Ce dernier point s’avère en adéquation avec la cinquième partie,
la femme de neige. Cette dernière en effet évoque la grand’mère
de l’auteur, à qui l’ouvrage entier offre ce « bref mémorial ». C’est sans doute sous cet angle que les questions s’ordonnent,
lumineuses. « Est-il possible que de notre propre vie nous ne soyons
que les fantômes ? » Est-il possible que notre existence se résume
à « ce projet d’exister » ? Qu’ont fait Debussy, Monet, le tchèque
Hollan, Bonnefoy et Jaccottet ? L’œuvre est-elle le sésame et la
stèle à la fois ?
La pensée de Maulpoix est toujours belle à suivre. Elle ne pèse
pas ; ses angles blessent le moins qu’il est possible. Elle exprime
pourtant des réalités pleines et entières. C’est ainsi que le poète
en lui réclame « l’impossible réparation de l’idéal brisé ». Il
consigne comme un crime « la fin de l’espoir ». La contradiction
— celle d’être à son tour choisi parmi les morts — ne lui échappe
pas. C’est peut-être pourquoi son livre s’achève, par deux fois,
sur la notion de clôture. À l’intérieur, insistance est faite sur
l’unique importance du « trajet terrestre ».

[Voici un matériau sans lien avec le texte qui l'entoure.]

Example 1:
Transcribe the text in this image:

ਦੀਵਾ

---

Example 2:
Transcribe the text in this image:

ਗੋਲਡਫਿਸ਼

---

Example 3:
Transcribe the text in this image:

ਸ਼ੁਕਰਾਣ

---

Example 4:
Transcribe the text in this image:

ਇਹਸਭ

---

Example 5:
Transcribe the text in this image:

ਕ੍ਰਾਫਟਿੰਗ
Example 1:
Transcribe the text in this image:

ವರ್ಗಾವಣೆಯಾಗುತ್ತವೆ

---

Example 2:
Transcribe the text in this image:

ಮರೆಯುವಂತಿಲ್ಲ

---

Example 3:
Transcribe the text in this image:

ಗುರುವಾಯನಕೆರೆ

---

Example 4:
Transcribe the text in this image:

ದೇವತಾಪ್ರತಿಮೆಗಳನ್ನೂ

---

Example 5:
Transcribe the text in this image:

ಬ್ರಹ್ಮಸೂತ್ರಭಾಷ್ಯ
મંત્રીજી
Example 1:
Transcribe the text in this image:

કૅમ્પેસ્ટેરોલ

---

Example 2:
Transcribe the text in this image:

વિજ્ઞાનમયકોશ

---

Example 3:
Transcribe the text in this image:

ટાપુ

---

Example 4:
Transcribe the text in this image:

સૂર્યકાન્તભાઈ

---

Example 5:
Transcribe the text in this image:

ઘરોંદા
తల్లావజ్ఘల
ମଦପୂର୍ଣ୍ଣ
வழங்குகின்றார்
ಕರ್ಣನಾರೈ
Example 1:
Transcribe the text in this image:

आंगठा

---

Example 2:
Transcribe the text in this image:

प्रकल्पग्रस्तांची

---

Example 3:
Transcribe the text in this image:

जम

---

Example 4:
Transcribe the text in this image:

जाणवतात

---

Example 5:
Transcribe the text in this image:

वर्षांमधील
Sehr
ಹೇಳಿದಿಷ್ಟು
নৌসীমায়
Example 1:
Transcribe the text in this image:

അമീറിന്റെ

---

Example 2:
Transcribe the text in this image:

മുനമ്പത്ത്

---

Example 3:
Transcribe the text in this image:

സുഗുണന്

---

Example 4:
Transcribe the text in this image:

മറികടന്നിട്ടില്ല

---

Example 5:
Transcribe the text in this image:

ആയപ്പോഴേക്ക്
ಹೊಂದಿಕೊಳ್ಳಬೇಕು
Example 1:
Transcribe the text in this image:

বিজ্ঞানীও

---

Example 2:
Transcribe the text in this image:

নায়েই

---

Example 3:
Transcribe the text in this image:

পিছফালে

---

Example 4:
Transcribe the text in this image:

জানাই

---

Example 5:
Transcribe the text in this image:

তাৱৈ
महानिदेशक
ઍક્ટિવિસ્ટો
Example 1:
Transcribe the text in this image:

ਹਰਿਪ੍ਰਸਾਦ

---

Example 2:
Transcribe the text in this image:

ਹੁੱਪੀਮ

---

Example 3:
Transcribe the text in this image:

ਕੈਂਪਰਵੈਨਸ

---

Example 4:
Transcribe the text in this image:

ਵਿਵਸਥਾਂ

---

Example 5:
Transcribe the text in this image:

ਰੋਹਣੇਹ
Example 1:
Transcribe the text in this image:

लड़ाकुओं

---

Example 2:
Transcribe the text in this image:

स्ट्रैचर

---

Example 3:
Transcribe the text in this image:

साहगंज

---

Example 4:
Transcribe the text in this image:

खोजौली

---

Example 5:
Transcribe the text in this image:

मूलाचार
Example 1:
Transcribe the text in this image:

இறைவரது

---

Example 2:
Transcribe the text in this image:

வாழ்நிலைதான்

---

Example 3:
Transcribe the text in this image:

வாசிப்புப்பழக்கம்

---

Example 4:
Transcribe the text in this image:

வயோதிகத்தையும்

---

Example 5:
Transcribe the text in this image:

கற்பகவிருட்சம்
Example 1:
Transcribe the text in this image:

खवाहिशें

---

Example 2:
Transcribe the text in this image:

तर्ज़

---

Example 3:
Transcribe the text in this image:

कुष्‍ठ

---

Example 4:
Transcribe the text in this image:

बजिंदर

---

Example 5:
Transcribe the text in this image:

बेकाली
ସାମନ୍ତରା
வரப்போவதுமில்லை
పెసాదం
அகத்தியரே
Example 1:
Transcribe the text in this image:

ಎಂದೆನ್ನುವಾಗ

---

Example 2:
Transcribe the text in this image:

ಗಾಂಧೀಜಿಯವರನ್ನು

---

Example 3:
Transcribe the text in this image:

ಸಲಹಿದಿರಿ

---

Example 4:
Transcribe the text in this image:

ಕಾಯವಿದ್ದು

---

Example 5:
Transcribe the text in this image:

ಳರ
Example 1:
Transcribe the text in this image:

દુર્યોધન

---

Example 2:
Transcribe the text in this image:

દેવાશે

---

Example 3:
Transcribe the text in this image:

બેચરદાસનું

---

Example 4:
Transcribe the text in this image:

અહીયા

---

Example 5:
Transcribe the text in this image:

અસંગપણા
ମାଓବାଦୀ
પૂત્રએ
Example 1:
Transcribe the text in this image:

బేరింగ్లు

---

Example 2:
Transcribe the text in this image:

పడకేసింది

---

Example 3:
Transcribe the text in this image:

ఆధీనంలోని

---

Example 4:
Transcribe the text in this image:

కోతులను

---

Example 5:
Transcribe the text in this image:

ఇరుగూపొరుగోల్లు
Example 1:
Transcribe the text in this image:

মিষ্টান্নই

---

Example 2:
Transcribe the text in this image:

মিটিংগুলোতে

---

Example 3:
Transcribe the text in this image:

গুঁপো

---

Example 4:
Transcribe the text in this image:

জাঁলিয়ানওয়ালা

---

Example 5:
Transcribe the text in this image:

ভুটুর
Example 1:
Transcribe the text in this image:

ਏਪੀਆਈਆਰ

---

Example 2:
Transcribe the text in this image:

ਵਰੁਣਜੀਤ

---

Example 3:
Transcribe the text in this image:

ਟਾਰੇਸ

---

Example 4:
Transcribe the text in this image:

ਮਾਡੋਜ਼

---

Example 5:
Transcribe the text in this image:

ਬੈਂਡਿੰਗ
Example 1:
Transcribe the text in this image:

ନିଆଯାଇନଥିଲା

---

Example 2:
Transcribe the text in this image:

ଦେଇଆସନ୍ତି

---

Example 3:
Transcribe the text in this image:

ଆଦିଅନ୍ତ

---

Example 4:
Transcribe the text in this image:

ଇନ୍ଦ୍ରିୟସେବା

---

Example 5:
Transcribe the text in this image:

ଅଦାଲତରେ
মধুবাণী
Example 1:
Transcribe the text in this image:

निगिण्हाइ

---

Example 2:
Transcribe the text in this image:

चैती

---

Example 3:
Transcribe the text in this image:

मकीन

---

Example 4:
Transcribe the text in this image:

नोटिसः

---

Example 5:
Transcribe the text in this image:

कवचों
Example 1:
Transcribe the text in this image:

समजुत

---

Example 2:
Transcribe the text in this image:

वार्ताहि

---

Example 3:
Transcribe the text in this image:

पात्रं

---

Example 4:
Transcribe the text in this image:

Cependant les affaires du monde, la couleur du tissu social, tout
ce qu’on voit chaque jour, l’incurie au carré, tant de missions
dont les bénéficiaires ne rapportent jamais que les frais, ne traversent
pas ce livre. « Celui qui marche sur la neige marche sur du ciel
tombé. Il traverse des pays effacés, des lointains devenus très
proches, et s’en retourne vers une enfance plus vaste que la sienne. » C’est donc une danse très pure que ce livre. « Oserais-je dire
que les poèmes sont de la langue battue en neige ? Montée en neige
pour le bonheur d’un semblant de sens. »
Notes de journal sans date, poème, célébration solitaire, rêverie,
travail au clavier sur soi, il y a de tout cela dans ce beau petit
livre. Il y a, peut-être plus haut encore, la saisissante “r’évocation”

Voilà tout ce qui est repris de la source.